A better option is that CLARA provides a wrapper script that will set up everything correctly, and only requires what orchestrator to start.
Potentially:
$ run-orchestrator <orchestrator> $ run-orchestrator <orchestrator> <args> $ run-orchestrator -p <plugin> <orchestrator>
This command could be run directly from the command line, or the orchestrator developer could add that command to a simple script with a descriptive name.
TODO: List the orchestrators in the plugin
info.yaml
file, so the wrapper could receive just the name? Or receive the full classpath (in that case the command should be inside a custom script)?TODO: What about non-plugin single orchestrator? Where should they be installed?

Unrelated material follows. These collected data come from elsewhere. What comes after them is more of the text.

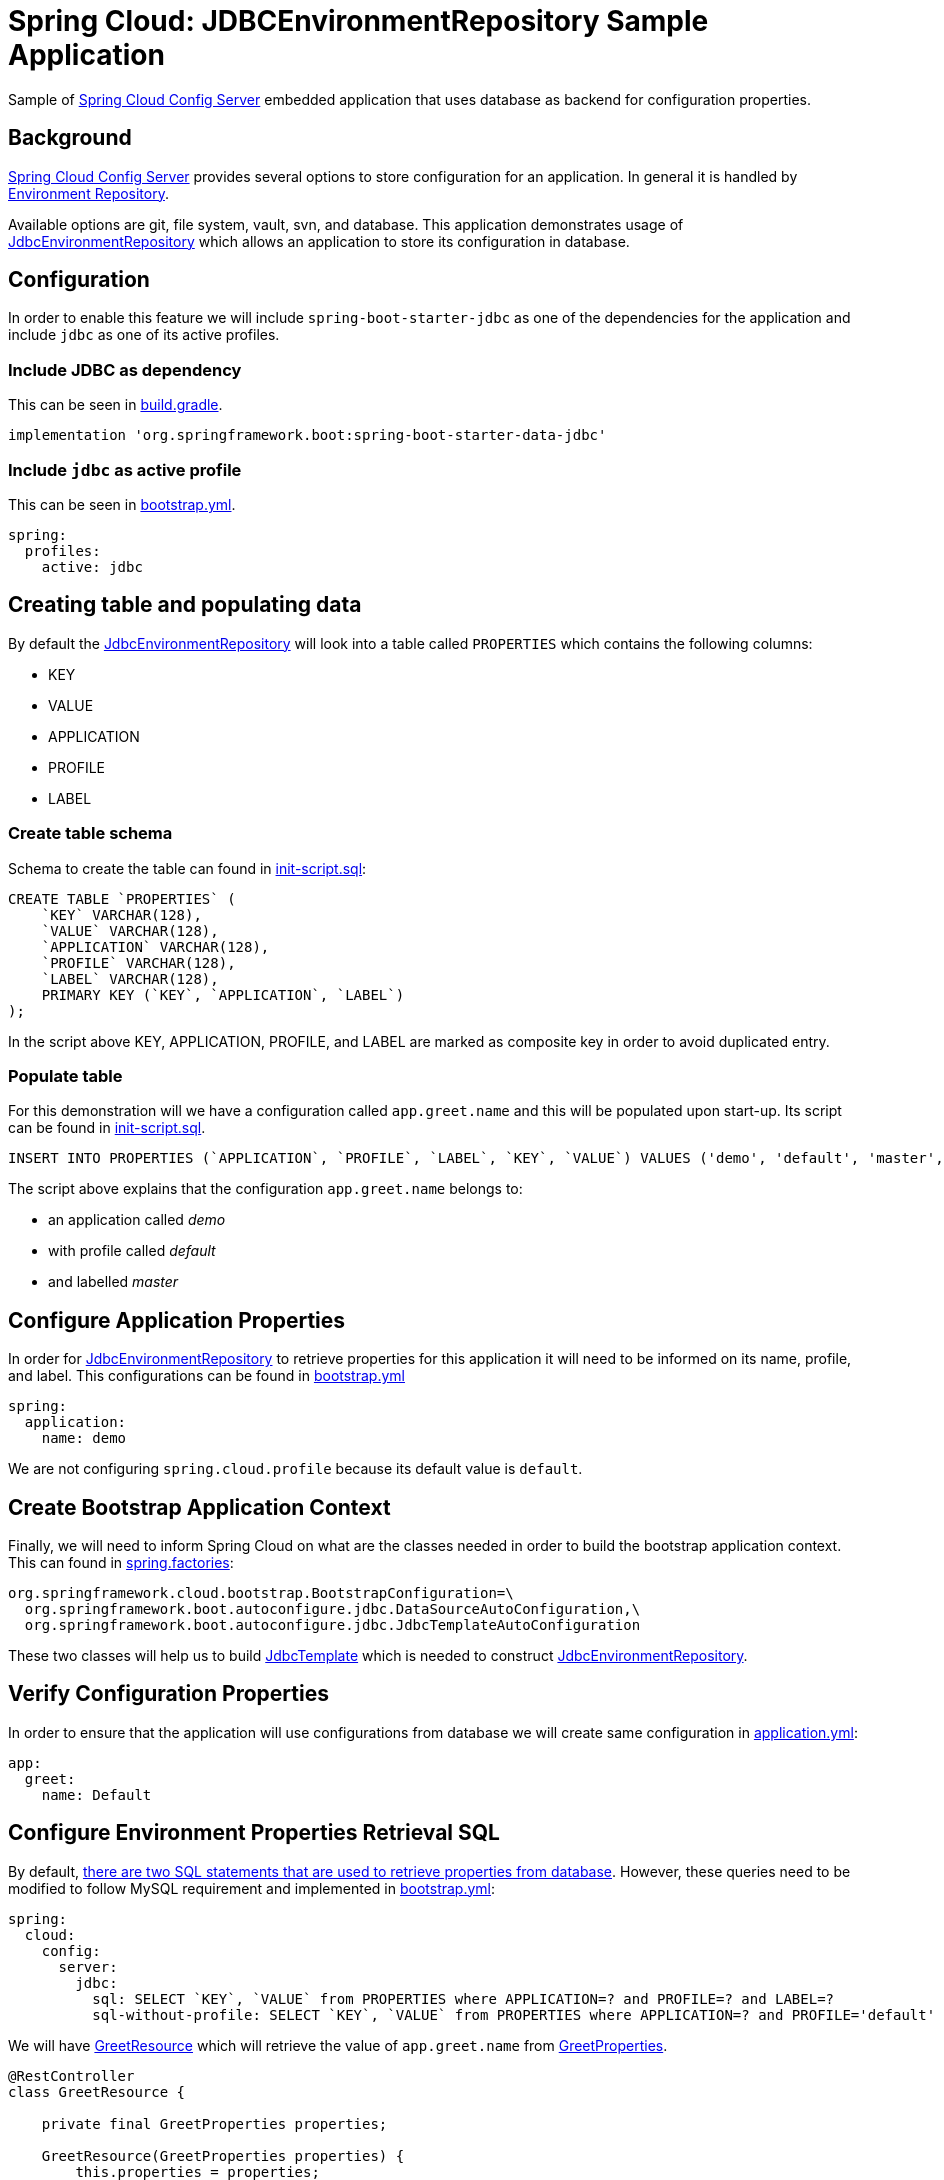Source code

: = Spring Cloud: JDBCEnvironmentRepository Sample Application

Sample of https://cloud.spring.io/spring-cloud-config/single/spring-cloud-config.html#_spring_cloud_config_server[Spring Cloud Config Server] embedded application that uses database as backend for configuration properties.

== Background

https://cloud.spring.io/spring-cloud-config/single/spring-cloud-config.html#_spring_cloud_config_server[Spring Cloud Config Server] provides several options to store configuration for an application. In general it is handled
by https://cloud.spring.io/spring-cloud-config/single/spring-cloud-config.html#_environment_repository[Environment Repository].

Available options are git, file system, vault, svn, and database. This application demonstrates usage of https://cloud.spring.io/spring-cloud-config/single/spring-cloud-config.html#_jdbc_backend[JdbcEnvironmentRepository]
which allows an application to store its configuration in database.

== Configuration

In order to enable this feature we will include `spring-boot-starter-jdbc` as one of the dependencies for the application and
include `jdbc` as one of its active profiles.

=== Include JDBC as dependency

This can be seen in link:build.gradle[build.gradle].

[source,groovy]
----
implementation 'org.springframework.boot:spring-boot-starter-data-jdbc'

----

=== Include `jdbc` as active profile

This can be seen in link:src/main/resources/bootstrap.yml[bootstrap.yml].

[source,yaml]
----
spring:
  profiles:
    active: jdbc
----

== Creating table and populating data

By default the https://cloud.spring.io/spring-cloud-config/single/spring-cloud-config.html#_jdbc_backend[JdbcEnvironmentRepository] will look into a table called `PROPERTIES` which contains the following columns:

* KEY
* VALUE
* APPLICATION
* PROFILE
* LABEL

=== Create table schema

Schema to create the table can found in link:src/test/resources/init-script.sql[init-script.sql]:

[source,sql]
----
CREATE TABLE `PROPERTIES` (
    `KEY` VARCHAR(128),
    `VALUE` VARCHAR(128),
    `APPLICATION` VARCHAR(128),
    `PROFILE` VARCHAR(128),
    `LABEL` VARCHAR(128),
    PRIMARY KEY (`KEY`, `APPLICATION`, `LABEL`)
);
----

In the script above KEY, APPLICATION, PROFILE, and LABEL are marked as composite key in order to avoid duplicated entry.

=== Populate table

For this demonstration will we have a configuration called `app.greet.name` and this will be populated upon start-up.
Its script can be found in link:src/test/resources/init-script.sql[init-script.sql].

[source,sql]
----
INSERT INTO PROPERTIES (`APPLICATION`, `PROFILE`, `LABEL`, `KEY`, `VALUE`) VALUES ('demo', 'default', 'master', 'app.greet.name', 'Demo');
----

The script above explains that the configuration `app.greet.name` belongs to:

* an application called _demo_
* with profile called _default_
* and labelled _master_

== Configure Application Properties

In order for https://cloud.spring.io/spring-cloud-config/single/spring-cloud-config.html#_jdbc_backend[JdbcEnvironmentRepository] to retrieve properties for this application it will need to be informed on
its name, profile, and label. This configurations can be found in link:src/main/resources/bootstrap.yml[bootstrap.yml]

[source,yaml]
----
spring:
  application:
    name: demo
----

We are not configuring `spring.cloud.profile` because its default value is `default`.

== Create Bootstrap Application Context

Finally, we will need to inform Spring Cloud on what are the classes needed in order to build the
bootstrap application context. This can found in link:src/main/resources/META-INF/spring.factories[spring.factories]:

[source,text]
----
org.springframework.cloud.bootstrap.BootstrapConfiguration=\
  org.springframework.boot.autoconfigure.jdbc.DataSourceAutoConfiguration,\
  org.springframework.boot.autoconfigure.jdbc.JdbcTemplateAutoConfiguration
----

These two classes will help us to build https://docs.spring.io/spring/docs/current/javadoc-api/org/springframework/jdbc/core/JdbcTemplate.html[JdbcTemplate] which is needed to construct https://github.com/spring-cloud/spring-cloud-config/blob/master/spring-cloud-config-server/src/main/java/org/springframework/cloud/config/server/environment/JdbcEnvironmentRepository.java[JdbcEnvironmentRepository].

== Verify Configuration Properties

In order to ensure that the application will use configurations from database we will create same configuration in link:src/main/resources/application.yml[application.yml]:

[source,yaml]
----
app:
  greet:
    name: Default
----

== Configure Environment Properties Retrieval SQL

By default, https://github.com/spring-cloud/spring-cloud-config/blob/main/spring-cloud-config-server/src/main/java/org/springframework/cloud/config/server/environment/JdbcEnvironmentProperties.java#L30[there are two SQL statements that are used to retrieve properties from database].
However, these queries need to be modified to follow MySQL requirement and implemented in link:src/main/resources/bootstrap.yml[bootstrap.yml]:

[source,yaml]
----
spring:
  cloud:
    config:
      server:
        jdbc:
          sql: SELECT `KEY`, `VALUE` from PROPERTIES where APPLICATION=? and PROFILE=? and LABEL=?
          sql-without-profile: SELECT `KEY`, `VALUE` from PROPERTIES where APPLICATION=? and PROFILE='default' and LABEL=?
----

We will have link:src/main/java/zin/rashidi/boot/cloud/jdbcenvrepo/greet/GreetResource.java[GreetResource] which will retrieve the value of `app.greet.name` from link:src/main/java/zin/rashidi/boot/cloud/jdbcenvrepo/greet/GreetProperties.java[GreetProperties].

[source,java]
----
@RestController
class GreetResource {

    private final GreetProperties properties;

    GreetResource(GreetProperties properties) {
        this.properties = properties;
    }

    @GetMapping("/greet")
    public String greet(@RequestParam String greeting) {
        return String.format("%s, my name is %s", greeting, properties.name());
    }

}
----

Next we will have link:src/test/java/zin/rashidi/boot/cloud/jdbcenvrepo/CloudJdbcEnvRepoApplicationTests.java[CloudJdbcEnvRepoApplicationTests] class that verifies that the value for `app.greet.name` is *Demo* and not *Default*:

[source,java]
----
@Testcontainers
@SpringBootTest(properties = "spring.datasource.url=jdbc:tc:mysql:8:///test?TC_INITSCRIPT=init-script.sql", webEnvironment = RANDOM_PORT)
class CloudJdbcEnvRepoApplicationTests {

    @Container
    private static final MySQLContainer<?> MYSQL = new MySQLContainer<>("mysql:8");

    @Autowired
    private TestRestTemplate restClient;

    @Test
    @DisplayName("Given app.greet.name is configured to Demo in the database When I call greet Then I should get Hello, my name is Demo")
    void greet() {
        var response = restClient.getForEntity("/greet?greeting={0}", String.class, "Hello");

        assertThat(response.getBody()).isEqualTo("Hello, my name is Demo");
    }

}
----

By executing `greet()` we verify that the returned response is *Hello, my name is Demo* and not *Hello, my name is Default*.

Should they have their own
info.yaml
file?TODO: Should orchestrators be allowed to install custom scripts into
$CLARA_HOME/bin
?
WIP
VERY IMPORTANT.
WIP
Currently the entire class loading is handled by using the same classpath for CLARA and all plugins/services, which is roughly like this:
<clara>:<plugin1>:<plugin2>:...:<services>
This creates all sort of problems when multiple plugins are involved and different versions of dependencies are required.

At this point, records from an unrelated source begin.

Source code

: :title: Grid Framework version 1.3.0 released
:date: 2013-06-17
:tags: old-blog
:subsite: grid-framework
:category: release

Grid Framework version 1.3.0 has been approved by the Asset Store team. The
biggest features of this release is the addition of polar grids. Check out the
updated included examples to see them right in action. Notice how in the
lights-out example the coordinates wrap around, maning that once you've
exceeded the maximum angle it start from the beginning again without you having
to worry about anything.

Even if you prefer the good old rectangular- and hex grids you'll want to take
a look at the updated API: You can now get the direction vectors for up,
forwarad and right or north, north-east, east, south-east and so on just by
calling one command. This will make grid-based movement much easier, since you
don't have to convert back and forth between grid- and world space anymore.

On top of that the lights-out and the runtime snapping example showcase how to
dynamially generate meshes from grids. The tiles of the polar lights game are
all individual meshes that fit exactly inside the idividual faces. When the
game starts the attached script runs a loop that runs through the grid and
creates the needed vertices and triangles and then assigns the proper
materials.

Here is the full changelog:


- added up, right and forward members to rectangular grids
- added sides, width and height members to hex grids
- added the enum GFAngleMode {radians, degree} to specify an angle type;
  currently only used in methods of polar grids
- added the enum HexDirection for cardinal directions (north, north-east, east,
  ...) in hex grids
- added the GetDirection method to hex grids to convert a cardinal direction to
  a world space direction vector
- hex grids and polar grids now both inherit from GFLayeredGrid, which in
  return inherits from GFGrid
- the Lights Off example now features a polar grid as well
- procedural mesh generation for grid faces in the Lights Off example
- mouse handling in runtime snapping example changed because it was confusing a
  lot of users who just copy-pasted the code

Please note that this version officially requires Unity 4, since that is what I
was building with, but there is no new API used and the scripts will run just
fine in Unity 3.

A new classloader must be created each time a service is deployed. This classloader should only use paths related to the service/plugin:
$CLARA_HOME/plugins/<plugin>/services/<service>/classes
$CLARA_HOME/plugins/<plugin>/services/<service>/lib
-
$CLARA_HOME/plugins/<plugin>/services
(legacy directory) $CLARA_HOME/plugins/<plugin>/lib
- Plugin-defined custom directories inside
$CLARA_HOME/plugins/plugin
. -
$CLARA_HOME/lib
(forEngine
andEngineData
) (*)
In the case of individual services
(installed into $CLARA_HOME/services
directory)
it could be:
$CLARA_HOME/services/<service>/classes
$CLARA_HOME/services/<service>/lib
-
$CLARA_HOME/lib
(forEngine
andEngineData
) (*)
Since CLAS loves to have their own directory layout
(which requires us to support those paths directly when launching the DPE)
there should be a configuration key inside info.yaml
that list the directories inside the plugin that must be added to the classpath
(and clean j_dpe
from CLAS specific paths):
# info.yaml
plugin:
classpath:
- core
- clas
But in general, a common directory layout should be recommended.
TODO (*): CLARA jars and dependencies are all together inside $CLARA_HOME/lib
.
Maybe separate them between public and private?